A resident inside the city, told the BBC that hospitals were struggling to cope with the influx of injuries – Raqqa’s main medical centre put out an urgent call for blood donations on Wednesday.

“There are only a few doctors, and because of this many people are simply dying of their injuries.

“People are very angry and afraid after these strikes – nobody is walking in the city’s streets.

“In the morning there are regime airstrikes, and in the evening there are [anti-IS] alliance airstrikes.”

A graphic video purportedly shot in the aftermath of the attacks shows a father and child fleeing desperately from a strike in a residential street.

In a second shot, men wearing Red Crescent uniforms scramble to cover the bloodied bodies of people killed in the strike.

Colourful children’s toys are shown scattered on the ground as smoke billows from a line of six unrecognisably burnt-out cars and trucks.

Children's toys scattered on the ground in a video circulated by Raqqa activists (Youtube screengrab)

Assad’s strikes 'most feared' in Raqqa

Most of Raqqa’s civil society activists, as well as rebel fighters who expelled Assad's troops, have either been killed, kidnapped or forced to flee for other parts of Syria or neighbouring Turkey since the city fell to Islamic State.

For many months, Assad's government only rarely targeted Raqqa city, apparently reserving most of its firepower for areas under rebel control.

But late this summer, the government intensified its air strikes against IS positions in northern and eastern Syria.

On 6 September, 53 people were killed in air raids on Raqqa, among them at least 31 civilians, according to the Observatory.

The US-led military coalition that has been carrying out air strikes against IS in Iraq and Syria has also targeted the group in Raqqa.
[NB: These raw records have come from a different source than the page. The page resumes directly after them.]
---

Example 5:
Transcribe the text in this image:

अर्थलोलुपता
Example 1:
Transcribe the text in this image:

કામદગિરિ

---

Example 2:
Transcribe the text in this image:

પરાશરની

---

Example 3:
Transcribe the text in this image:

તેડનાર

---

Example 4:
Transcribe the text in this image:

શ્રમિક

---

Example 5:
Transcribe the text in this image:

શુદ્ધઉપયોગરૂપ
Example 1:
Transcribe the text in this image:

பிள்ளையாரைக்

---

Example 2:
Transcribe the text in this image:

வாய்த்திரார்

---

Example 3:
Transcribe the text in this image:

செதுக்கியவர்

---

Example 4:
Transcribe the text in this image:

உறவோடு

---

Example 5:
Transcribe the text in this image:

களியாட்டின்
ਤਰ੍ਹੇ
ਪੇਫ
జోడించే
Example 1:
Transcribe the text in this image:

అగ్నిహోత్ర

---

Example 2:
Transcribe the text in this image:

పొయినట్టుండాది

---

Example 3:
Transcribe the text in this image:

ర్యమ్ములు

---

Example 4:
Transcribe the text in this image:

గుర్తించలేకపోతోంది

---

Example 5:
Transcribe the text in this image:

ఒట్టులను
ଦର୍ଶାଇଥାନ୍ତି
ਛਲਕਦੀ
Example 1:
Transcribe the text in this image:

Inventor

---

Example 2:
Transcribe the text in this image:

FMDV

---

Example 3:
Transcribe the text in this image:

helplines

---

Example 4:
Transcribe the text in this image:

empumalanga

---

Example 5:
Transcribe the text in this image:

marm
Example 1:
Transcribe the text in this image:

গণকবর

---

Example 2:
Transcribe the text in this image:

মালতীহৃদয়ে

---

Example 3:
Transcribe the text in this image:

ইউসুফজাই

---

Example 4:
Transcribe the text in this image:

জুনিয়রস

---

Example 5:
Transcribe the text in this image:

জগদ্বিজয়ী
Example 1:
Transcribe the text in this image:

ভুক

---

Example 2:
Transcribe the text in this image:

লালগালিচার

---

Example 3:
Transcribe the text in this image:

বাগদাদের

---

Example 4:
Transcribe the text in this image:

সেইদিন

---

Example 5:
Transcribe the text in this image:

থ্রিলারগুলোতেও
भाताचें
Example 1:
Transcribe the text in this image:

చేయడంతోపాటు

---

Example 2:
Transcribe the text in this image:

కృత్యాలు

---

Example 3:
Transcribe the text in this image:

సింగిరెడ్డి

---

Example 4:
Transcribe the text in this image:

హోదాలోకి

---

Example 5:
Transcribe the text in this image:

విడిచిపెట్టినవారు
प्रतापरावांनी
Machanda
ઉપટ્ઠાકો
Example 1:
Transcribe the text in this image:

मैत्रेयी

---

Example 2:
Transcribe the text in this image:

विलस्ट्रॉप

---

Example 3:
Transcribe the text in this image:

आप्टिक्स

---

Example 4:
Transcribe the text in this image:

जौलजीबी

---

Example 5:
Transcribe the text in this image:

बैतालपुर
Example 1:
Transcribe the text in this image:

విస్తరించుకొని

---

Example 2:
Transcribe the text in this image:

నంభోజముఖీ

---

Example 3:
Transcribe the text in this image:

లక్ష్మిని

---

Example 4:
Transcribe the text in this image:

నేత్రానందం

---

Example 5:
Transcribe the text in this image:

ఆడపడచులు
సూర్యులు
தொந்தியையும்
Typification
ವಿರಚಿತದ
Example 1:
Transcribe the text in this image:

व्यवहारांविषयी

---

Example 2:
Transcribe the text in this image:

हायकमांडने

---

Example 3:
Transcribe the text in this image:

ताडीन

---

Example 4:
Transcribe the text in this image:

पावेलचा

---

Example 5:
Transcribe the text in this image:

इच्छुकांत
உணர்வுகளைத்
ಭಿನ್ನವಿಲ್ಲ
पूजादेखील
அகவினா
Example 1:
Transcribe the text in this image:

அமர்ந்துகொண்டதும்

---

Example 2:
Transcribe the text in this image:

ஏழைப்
Activists say Raqqa's residents fear the government's strikes far more than those of the coalition because most of the casualties from Assad’s attacks are civilians.

UN moves to increase Syria aid

The UN Security Council will move to allow cross-border deliveries of relief supplies to Syria for another year, the president of the council said, as new figures showed more Syrians were in need of aid.
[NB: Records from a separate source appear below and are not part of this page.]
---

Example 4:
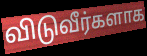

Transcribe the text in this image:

விடுவீர்களாக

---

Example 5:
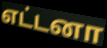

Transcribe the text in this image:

எட்டனா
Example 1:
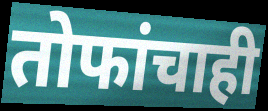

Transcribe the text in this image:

तोफांचाही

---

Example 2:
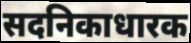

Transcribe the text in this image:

सदनिकाधारक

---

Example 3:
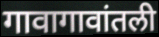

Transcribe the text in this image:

गावागावांतली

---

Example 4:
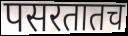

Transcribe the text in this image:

पसरतातच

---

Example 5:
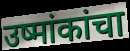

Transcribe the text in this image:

उष्मांकांचा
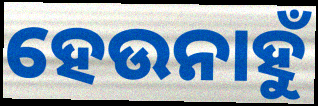
ହେଉନାହୁଁ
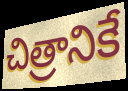
చిత్రానికే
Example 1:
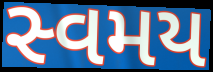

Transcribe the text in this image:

સ્વમય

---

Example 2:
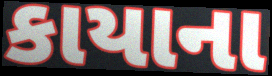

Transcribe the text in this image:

કાયાના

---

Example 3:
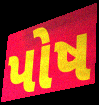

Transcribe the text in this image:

પોષ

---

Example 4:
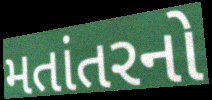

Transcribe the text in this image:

મતાંતરનો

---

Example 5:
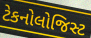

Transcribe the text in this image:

ટેકનોલોજિસ્ટ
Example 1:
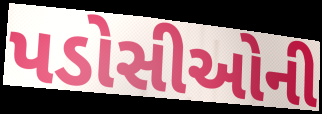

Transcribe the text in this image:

પડોસીઓની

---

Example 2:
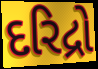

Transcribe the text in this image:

દરિદ્રો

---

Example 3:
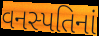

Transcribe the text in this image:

વનસ્પતિનાં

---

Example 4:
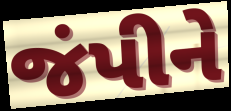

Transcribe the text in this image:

જંપીને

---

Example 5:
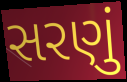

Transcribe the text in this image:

સરણું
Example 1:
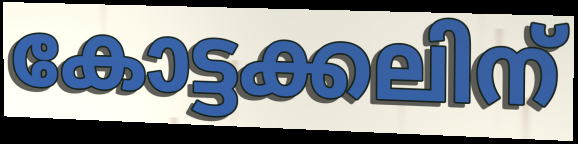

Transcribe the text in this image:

കോട്ടക്കലിന്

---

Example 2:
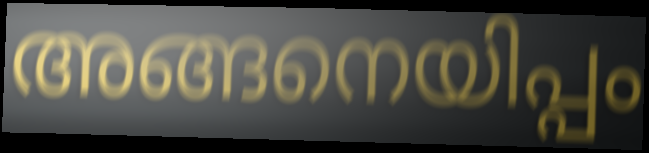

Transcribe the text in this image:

അങ്ങനെയിപ്പം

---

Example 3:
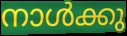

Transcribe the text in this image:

നാൾക്കു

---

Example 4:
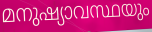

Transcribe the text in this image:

മനുഷ്യാവസ്ഥയും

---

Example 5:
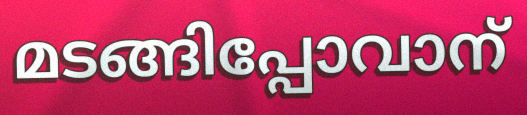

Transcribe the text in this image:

മടങ്ങിപ്പോവാന്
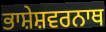
ਭਾਸ਼ੇਸ਼ਵਰਨਾਥ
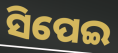
ସିପେଇ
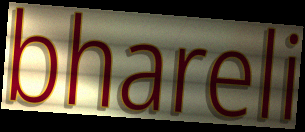
bhareli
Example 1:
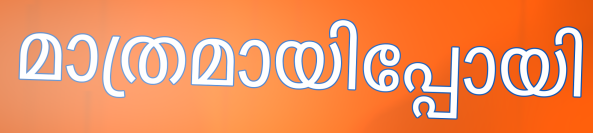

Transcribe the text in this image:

മാത്രമായിപ്പോയി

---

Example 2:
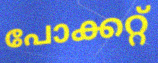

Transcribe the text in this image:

പോക്കറ്റ്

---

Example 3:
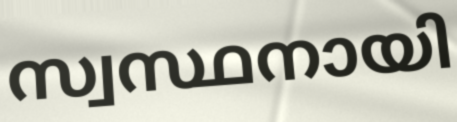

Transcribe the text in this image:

സ്വസ്ഥനായി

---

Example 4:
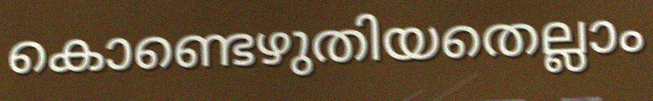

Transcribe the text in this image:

കൊണ്ടെഴുതിയതെല്ലാം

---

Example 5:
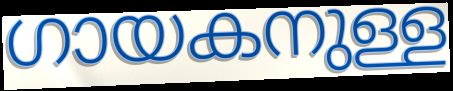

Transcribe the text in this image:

ഗായകനുള്ള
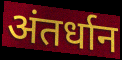
अंतर्धान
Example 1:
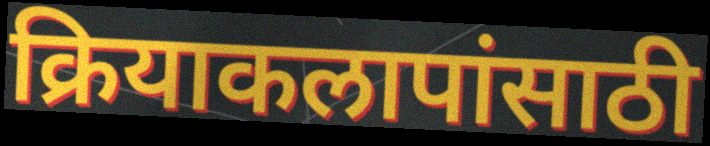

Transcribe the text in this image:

क्रियाकलापांसाठी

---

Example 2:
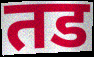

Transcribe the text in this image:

तड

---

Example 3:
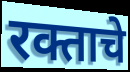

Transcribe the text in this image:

रक्ताचे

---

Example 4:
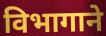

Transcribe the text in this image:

विभागाने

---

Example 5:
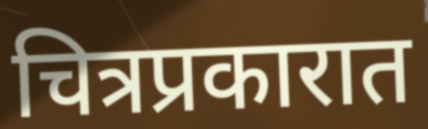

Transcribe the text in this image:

चित्रप्रकारात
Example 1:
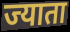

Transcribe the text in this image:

ज्याता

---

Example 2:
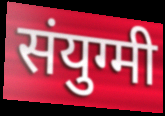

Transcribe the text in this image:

संयुग्मी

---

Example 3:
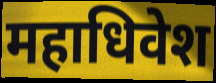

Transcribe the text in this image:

महाधिवेश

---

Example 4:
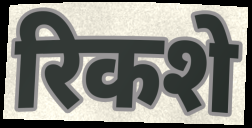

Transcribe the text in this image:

रिकशे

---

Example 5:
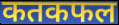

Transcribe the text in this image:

कतकफल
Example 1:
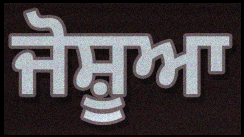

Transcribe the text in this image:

ਜੋਸ਼ੂਆ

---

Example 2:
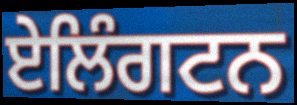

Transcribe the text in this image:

ਏਲਿੰਗਟਨ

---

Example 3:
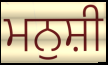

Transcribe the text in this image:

ਮਨੁਸ਼ੀ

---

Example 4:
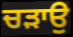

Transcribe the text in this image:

ਚੜਾਉ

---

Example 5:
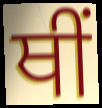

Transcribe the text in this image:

ਥੀਂ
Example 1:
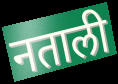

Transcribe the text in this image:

नताली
The Council in July passed to allow truckloads of much-needed aid to cross into rebel-held Syrian territory without the consent of the government in Damascus - a policy it was initially slow to adapt.
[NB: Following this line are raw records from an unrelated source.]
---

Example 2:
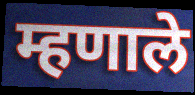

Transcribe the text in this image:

म्हणाले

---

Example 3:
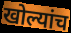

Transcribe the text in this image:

खोल्यांच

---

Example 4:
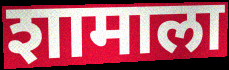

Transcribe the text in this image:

शामाला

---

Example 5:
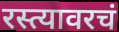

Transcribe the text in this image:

रस्त्यावरचं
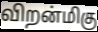
விறன்மிகு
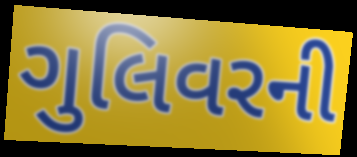
ગુલિવરની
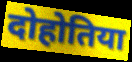
दोहोतिया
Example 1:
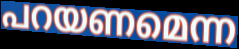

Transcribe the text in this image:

പറയണമെന്ന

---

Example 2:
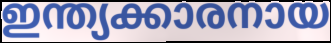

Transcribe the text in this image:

ഇന്ത്യക്കാരനായ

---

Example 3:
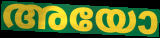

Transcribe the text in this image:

അയോ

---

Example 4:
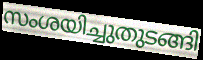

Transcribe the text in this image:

സംശയിച്ചുതുടങ്ങി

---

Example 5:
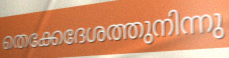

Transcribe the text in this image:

തെക്കേദേശത്തുനിന്നു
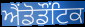
ਐਂਡੋਡੌਂਟਿਕ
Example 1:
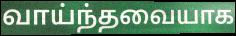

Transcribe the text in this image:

வாய்ந்தவையாக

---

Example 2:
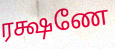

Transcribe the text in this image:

ரக்ஷணே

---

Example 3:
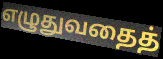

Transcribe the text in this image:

எழுதுவதைத்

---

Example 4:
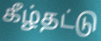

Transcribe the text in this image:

கீழ்தட்டு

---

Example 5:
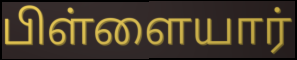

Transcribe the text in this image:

பிள்ளையார்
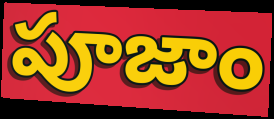
పూజాం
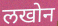
लखोन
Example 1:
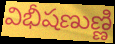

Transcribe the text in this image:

విభీషణుణ్ణి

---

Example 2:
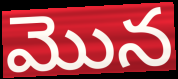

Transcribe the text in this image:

మొన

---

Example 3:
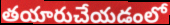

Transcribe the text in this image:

తయారుచేయడంలో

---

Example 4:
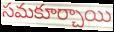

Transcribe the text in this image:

సమకూర్చాయి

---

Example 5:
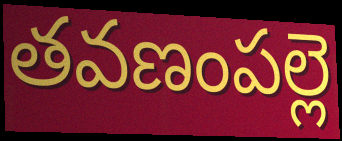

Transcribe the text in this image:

తవణంపల్లె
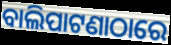
ବାଲିପାଟଣାଠାରେ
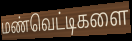
மண்வெட்டிகளை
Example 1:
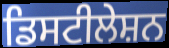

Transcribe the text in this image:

ਡਿਸਟੀਲੇਸ਼ਨ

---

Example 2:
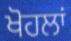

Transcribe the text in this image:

ਖੋਹਲਾਂ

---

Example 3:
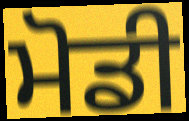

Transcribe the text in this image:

ਮੋਡੀ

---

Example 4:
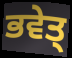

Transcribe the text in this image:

ਭਵੇਤ੍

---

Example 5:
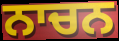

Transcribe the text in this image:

ਨਾਚਨ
Australian Ambassador Gary Quinlan, whose country chairs the 15-member council this month, said his country along with Luxembourg and Jordan would move quickly to seek a 12-month extension of the aid deliveries.

Over the past six months, 30 UN convoys carrying food aid, medical supplies, water and sanitation equipment have been sent from Turkey and Jordan.

The opposition Syrian National Coalition has said in a statement that the convoys had "reached only a fraction of the 3.5 million it was intended to assist" and called on the UN to ramp up deliveries.

In the wake of the attack, the US State Department was criticised over claims that it sought to “justify” the deadly strikes by saying civilians were “caught in the crossfire.” Turkey, an ally in the US-led coalition against the Islamic State in Syria and Turkey also lashed out at US policy in Syria, shortly after news of the attack broke.

Turkish President Recep Tayyip Erdogan slammed US "impertinence" on the Syrian conflict, exposing the extent of strains between Washington and Ankara days after his key meeting with US Vice President Joe Biden.

"I want you to know that we are against impertinence, recklessness and endless demands," he said.

"They looked on as the tyrant al-Assad massacred 300,000 people. They remained silent in the face of Assad's barbarism and now they are now staging a 'conscience show' through Kobane."